Ex Parte Glenner et al - Page 34


               Appeal 2007-1089                                                                             
               Application 10/348,277                                                                       
                      Clever claim drafting cannot circumvent these principles.  That is,                   
               even when a claim appears to apply an idea or concept as part of a seemingly                 
               patentable process, one must ensure that it does not in reality seek patent                  
               protection for that idea in the abstract.  Diehr, 450 U.S. at 191, 209 USPQ at               
               10.  Similarly, one cannot patent a process that comprises “every substantial                
               practical application” of an abstract idea, because such a patent “in practical              
               effect would be a patent on the [abstract idea] itself.”  Benson, 409 U.S. at                
               71-72, 175 USPQ at 676.9  Such limitations on process patents are important                  
               because without them, “a competent draftsman [could] evade the recognized                    
               limitations on the type of subject matter eligible for patent protection.”                   
               Diehr, 450 U.S. at 192, 209 USPQ at 10.                                                      

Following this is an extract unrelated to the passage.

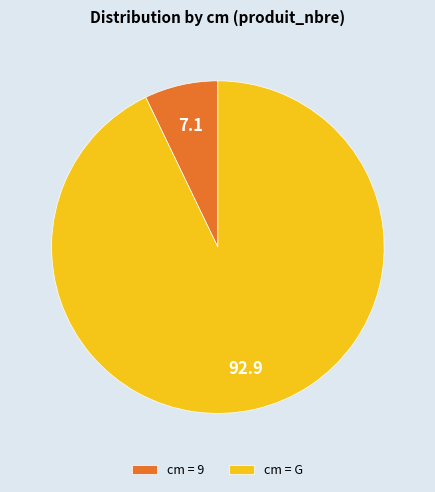

The cm = 9 slice represents 18% of the pie. True or false?

False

                                                    (ii)                                                    
                            “Abstract Idea” Exception and Appellants’ Claims                                
                      Because Appellants’ claim 23 is completely untethered from any sort                   
               of structure or physical step, it is directed to a disembodied concept.  In                  
               other words, the claim is nothing but a disembodied abstract idea until it is                
               instantiated in some physical way so as to be limited to a practical                         
               application of the idea.  For example, claim 23 does not specify whether the                 
               entity performing the steps of receiving, identifying, combining, and                        

                                                                                                           
               9     The observation in State Street that “[w]hether the patent’s claims are                
               too broad to be patentable is not to be judged under § 101, but rather under                 
               §§ 102, 103, and 112” did not, nor could it, overrule the Supreme Court’s                    
               pre-emption doctrine.  See State Street, 149 F.3d at 1377, 47 USPQ2d at                      
               1604.  Rather, pre-emption was not at issue in State Street since the claim in               
               that case was particularly confined to a machine implementation, and did not                 
               suffer from the same defect as Appellants’ claim.